Scammers are using the earthquakes in Turkey and Syria to try to trick people into donating to fake causes, security experts have warned.
These scams claim to raise money for survivors, left without heat or water following the disasters that have killed more than 35,000 people.
But instead of helping those in need, scammers are channelling donations away from real charities, and into their own PayPal accounts and cryptocurrency wallets.
A BBC report has identified some of the main methods used by scammers, and tools you can use to double check before donating.
On TikTok Live, content creators can make money by receiving digital gifts. Now, TikTok accounts are posting photos of devastation, looped footage and recordings of TVs showing rescue efforts, whilst asking for donations.
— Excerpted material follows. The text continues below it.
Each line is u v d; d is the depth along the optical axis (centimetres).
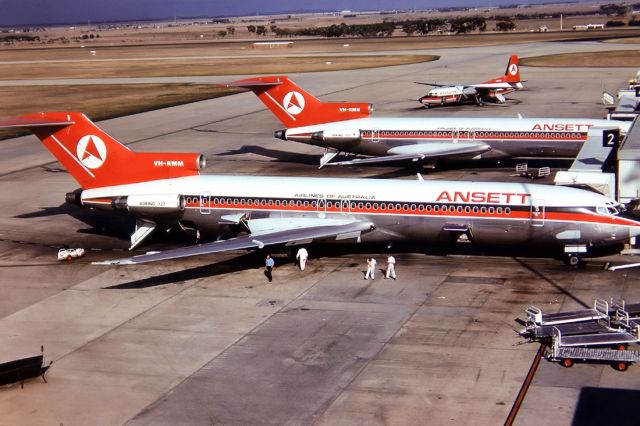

Captions include phrases like “Let’s help Turkey”, “Pray for Turkey” and “Donate for earthquake victims”.
One account, which was live for over three hours, showed a pixelated aerial image of destroyed buildings, accompanied by sound effects of explosions. Off-camera, a male voice laughs and speaks in Chinese. The video’s caption is “Let’s help Turkey. Donation”.
Another video shows a picture of a distressed child running from an explosion. The livestream host’s message is “Please help achieve this goal”- an apparent plea for TikTok gifts.
But the photo of the child is not from last week’s earthquakes. A reverse image search found the same image had been posted on Twitter in 2018 with the caption “Stop Afrin Genocide”, referring to a city in north-western Syria where Turkish forces and their allies in the Syrian opposition ousted a Kurdish militia in that year.
Another word of caution about gifting on TikTok: a BBC investigation found TikTok takes up to 70% of the proceeds of digital gifts, although TikTok says it takes less than that.
A TikTok spokesperson told the BBC: “We are deeply saddened by the devastating earthquakes in Turkey and Syria and are contributing to aid earthquake relief efforts. “We’re also actively working to prevent people from scamming and misleading community members who want to help.”
On Twitter, people are sharing emotive images alongside links to cryptocurrency wallets asking for donations.
One account posted the same appeal eight times in 12 hours, with an image of a firefighter holding a small child amid collapsed buildings.